Celebrating Coyote MedicineOct 10, 2023
The coyote, in my tradition and in many Native American and shamanic traditions, is the trickster that helps you see the things you have difficulty accepting about yourself. He shows you the things that you don't want to look at. He does this so you accept the things you would like to have for yourself.
The coyote's healing power is he brings awareness into unconscious patterns and issues. He shines light into the darkness so you can see the things getting in your way, the things that are eating your lunch.
Coyote could be saying, “You offered an intention for more love and abundance in your life. Last year, you asked for community and to be closer to your child. Here's the thing. You have this pattern that pushes love away. You need to look at this so you can receive love. Then you can accept the things Spirit has been trying to provide to you.”
It's a very powerful medicine, but it's challenging because we have to look at something that may not be pleasant to look at. So it's not typically a popular medicine. One of the reasons I suspect it's not popular is it tends to evoke some strong feelings.
Continuing with the same example, we might experience coyote medicine as, “Oh my God, so that's what I've been doing. I've been pushing love away. This person tried to love me and yet I pushed her away.” It can be very painful and sad. You may have powerful feelings of guilt, shame, regret, or loss.
And yes, we do need to feel the feelings to heal. But we do not need to beat ourselves up or punish ourselves over what we looked at. Our limiting beliefs often tell us that we've done something wrong. And, we're conditioned to punish ourselves when we believe we’ve done something wrong.
We might think, “I've been doing this pattern and that's wrong” Or it may be, “I've been bad or I’m a screw-up.” Accordingly, there's an injustice here. I've done something wrong that requires justice. I need to be punished.” And since I'm an adult, I'm going to need to inflict it upon myself.
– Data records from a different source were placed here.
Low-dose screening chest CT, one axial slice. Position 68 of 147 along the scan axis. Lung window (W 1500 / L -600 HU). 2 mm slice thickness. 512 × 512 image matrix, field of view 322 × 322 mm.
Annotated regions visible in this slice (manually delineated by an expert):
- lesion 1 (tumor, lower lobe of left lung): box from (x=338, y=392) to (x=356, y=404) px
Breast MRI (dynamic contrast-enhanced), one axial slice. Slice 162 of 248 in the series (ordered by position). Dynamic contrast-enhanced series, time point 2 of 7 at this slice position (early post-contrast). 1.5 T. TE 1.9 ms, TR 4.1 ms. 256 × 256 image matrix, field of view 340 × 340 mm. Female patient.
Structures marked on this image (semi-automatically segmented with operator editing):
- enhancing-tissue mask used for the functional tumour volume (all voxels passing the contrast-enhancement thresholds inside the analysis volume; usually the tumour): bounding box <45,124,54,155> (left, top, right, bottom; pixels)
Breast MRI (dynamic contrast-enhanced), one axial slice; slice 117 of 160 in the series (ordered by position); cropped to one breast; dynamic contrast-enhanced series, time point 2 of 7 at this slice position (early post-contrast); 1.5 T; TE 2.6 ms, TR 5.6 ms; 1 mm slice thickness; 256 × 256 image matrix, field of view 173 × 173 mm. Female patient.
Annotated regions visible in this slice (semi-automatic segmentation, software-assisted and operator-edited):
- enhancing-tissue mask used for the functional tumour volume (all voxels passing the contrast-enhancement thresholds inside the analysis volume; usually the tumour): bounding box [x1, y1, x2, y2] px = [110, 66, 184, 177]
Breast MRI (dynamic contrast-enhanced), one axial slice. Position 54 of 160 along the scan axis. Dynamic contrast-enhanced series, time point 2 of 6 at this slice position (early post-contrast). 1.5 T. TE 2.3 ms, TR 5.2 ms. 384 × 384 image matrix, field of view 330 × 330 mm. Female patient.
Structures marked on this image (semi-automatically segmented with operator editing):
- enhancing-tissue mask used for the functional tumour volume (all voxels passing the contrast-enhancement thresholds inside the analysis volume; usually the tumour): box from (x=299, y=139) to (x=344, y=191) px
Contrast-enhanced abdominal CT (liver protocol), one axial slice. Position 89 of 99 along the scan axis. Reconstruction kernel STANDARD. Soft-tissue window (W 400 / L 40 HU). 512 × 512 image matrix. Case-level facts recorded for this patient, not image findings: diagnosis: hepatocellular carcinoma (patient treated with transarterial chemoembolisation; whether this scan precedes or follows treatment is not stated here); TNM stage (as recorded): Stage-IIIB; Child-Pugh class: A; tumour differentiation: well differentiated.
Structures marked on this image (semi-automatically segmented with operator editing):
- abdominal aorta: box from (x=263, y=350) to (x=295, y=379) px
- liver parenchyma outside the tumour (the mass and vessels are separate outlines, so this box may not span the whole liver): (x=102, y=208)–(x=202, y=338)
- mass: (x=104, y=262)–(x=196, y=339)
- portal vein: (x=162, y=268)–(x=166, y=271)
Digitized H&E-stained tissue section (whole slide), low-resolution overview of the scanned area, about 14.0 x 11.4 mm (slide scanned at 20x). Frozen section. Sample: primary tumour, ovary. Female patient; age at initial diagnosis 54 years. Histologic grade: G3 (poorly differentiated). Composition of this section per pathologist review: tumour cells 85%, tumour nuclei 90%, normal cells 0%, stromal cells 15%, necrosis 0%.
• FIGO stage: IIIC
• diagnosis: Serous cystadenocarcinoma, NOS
We likely learned it from our parents or teachers punishing us. Along with the punishment, we often go through this process of paying penance or paying our debt as a way to manage the feeling that we've done something wrong. We're reconciling the injustice. We're making it right and redeeming ourselves.
Another interesting thing is that we tend to punish ourselves the same way that we were punished and with the same energy. In therapy, it’s sometimes referred to as the internalized parent. So if I've been punished abusively or harshly, that's likely how I punish myself.
Perhaps when we were willful children, stubborn adolescents, or know-it-all young adults, we needed punishment to shock us out of our willfulness or denial so we could see what we were doing to ourselves or others. But with coyote medicine, that's no longer needed, because we've already looked at ourselves.
One alternative gets into our belief systems and way of seeing it. We have a propensity for the negative in our culture so we tend to look at what's wrong, what we did wrong, and how we've been bad. And of course, we’re extra bad if it's affected people that we care about- as human as that may be.
So when you work with coyote medicine it’s important to be aware of these tendencies. You just looked at something that's pretty revolutionary and scary so you may have a tendency to get down on yourself for the next couple of weeks. If you see yourself doing it, just say, “Okay, I don't need to do that.”
But in addition to all that, there's a real opportunity to look at what we just did right. We just had the courage to look at something that was way out of our comfort zone and difficult for us to accept. We had the courage, strength, and willingness to take an honest look at ourselves.
I would argue that participating in coyote medicine is actually more of a heroic act than something you did wrong. Perhaps it’s a time to celebrate that you've just disillusioned yourself and now you can get back on the right course. It's 180 degrees off from seeing what's wrong. Let's look at what's right.